Another key discussion topic focused on participant views about the use of RJ practices. Participants noted that, while the criminal justice system is often traumatizing for victims, RJ offers victims an opportunity for healing. In this light, many participants agreed that RJ should be provided as an option to all victims of crime, regardless of the type of crime experienced. However, some participants were concerned about the use of RJ in particular cases (e.g., domestic violence) and stressed that, in order to be successful in these cases, the RJ program would need to take a trauma-informed and victim-focused approach.

Based on the roundtable discussion, it is clear that there are many remaining issues to be addressed for victims and survivors of crime in Canada. As such, there is a continued need for Federal leadership, Federal/Provincial/Territorial collaboration, and engagement with non-governmental organizations in order to increase access to justice and improve criminal justice system responses for victims of crime. Ultimately, we must advance a more trauma-informed and compassionate approach toward victims of crime; one which would ensure that future victims feel included, respected, and supported throughout the Canadian criminal justice process.

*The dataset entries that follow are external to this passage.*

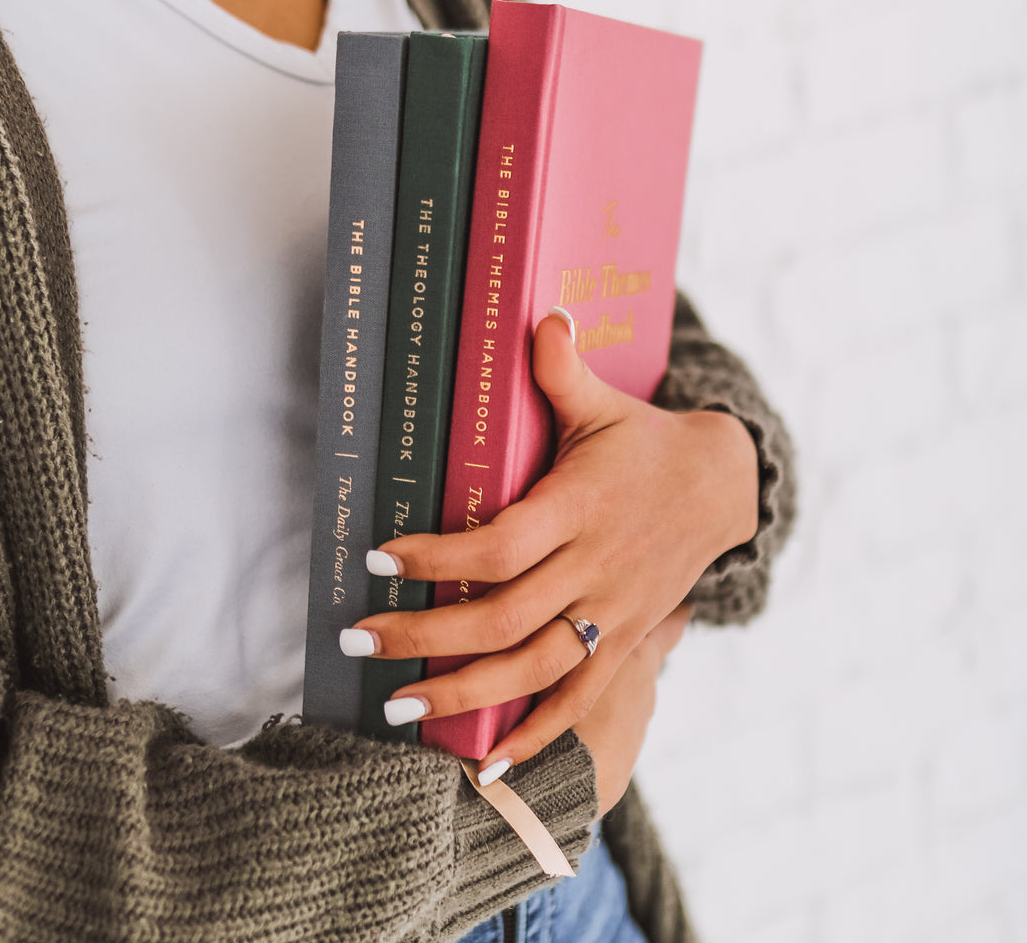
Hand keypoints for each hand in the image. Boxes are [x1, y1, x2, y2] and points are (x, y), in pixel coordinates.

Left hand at [350, 309, 757, 774]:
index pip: (498, 546)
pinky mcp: (624, 641)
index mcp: (579, 508)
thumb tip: (541, 312)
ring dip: (464, 693)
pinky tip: (491, 769)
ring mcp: (611, 614)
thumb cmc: (646, 441)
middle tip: (359, 640)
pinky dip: (538, 738)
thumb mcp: (606, 404)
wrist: (721, 489)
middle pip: (501, 618)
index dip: (437, 559)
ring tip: (399, 707)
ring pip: (533, 669)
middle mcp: (593, 569)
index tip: (378, 559)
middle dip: (424, 636)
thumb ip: (562, 369)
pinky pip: (580, 700)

Assisting Families of Missing or Murdered Indigenous Women and Girls During the National Inquiry

In August, 2016, the Minister of Justice announced two new funding initiatives to provide direct assistance to families of missing or murdered Indigenous women and girls. Funding totaling $11M through the Victims Fund was committed to support the development of Family Information Liaison Units (FILUs) in each province and territory. FILUs will operate separately from the National Inquiry to ensure that their services will be available to families, whether or not they also choose to participate in the inquiry. In addition, $4.5M was committed to enhance and expand the availability of culturally-responsive services and supports for families of missing or murdered Indigenous women and girls.

FILUs are made up of a dedicated team working with and for families to get the information they are seeking about their missing or murdered loved one. They will provide a direct coordination function between families and other agencies and services, such as the police, Crown prosecution services, and social services. They will also provide services and assistance to families in a culturally-safe and trauma-informed manner. While FILU information services will be available to families, it is expected that not all the requested information sought will be available in all cases. Where that is the situation, FILU teams will seek to provide an explanation to families as to why that may be (e.g., the need not to accidentally compromise an investigation that remains open).

FILUs are being developed in each province and territory and are working with Indigenous partners and/or families on the design, development or delivery of their services. As a result, while FILUs across Canada have shared goals and functions (i.e., gathering information for families, working in a trauma informed and culturally grounded manner), the structure and composition of each FILU will vary between provinces and territories.

Alberta’s FILU, for example, is located in the Alberta Ministry of Justice and Solicitor General Victim Services, Indigenous Program Unit, and became fully operational in May 2017. Janice Randhile and Ralph Cardinal are two of four family information liaison workers in the unit. Among many things, the liaisons aim to keep families informed about the progress of criminal investigations, court proceedings, or fatality inquiries, and connect families with Elders, spiritual support, and counselling. “I’ve always wanted to help in whatever way I can on this issue,” said Randhile, in an interview with Alberta Public Service Communications. “We are going to be able to do the work and support these families – everybody in this office has that heart and courage to do this. They know this isn’t going to be easy.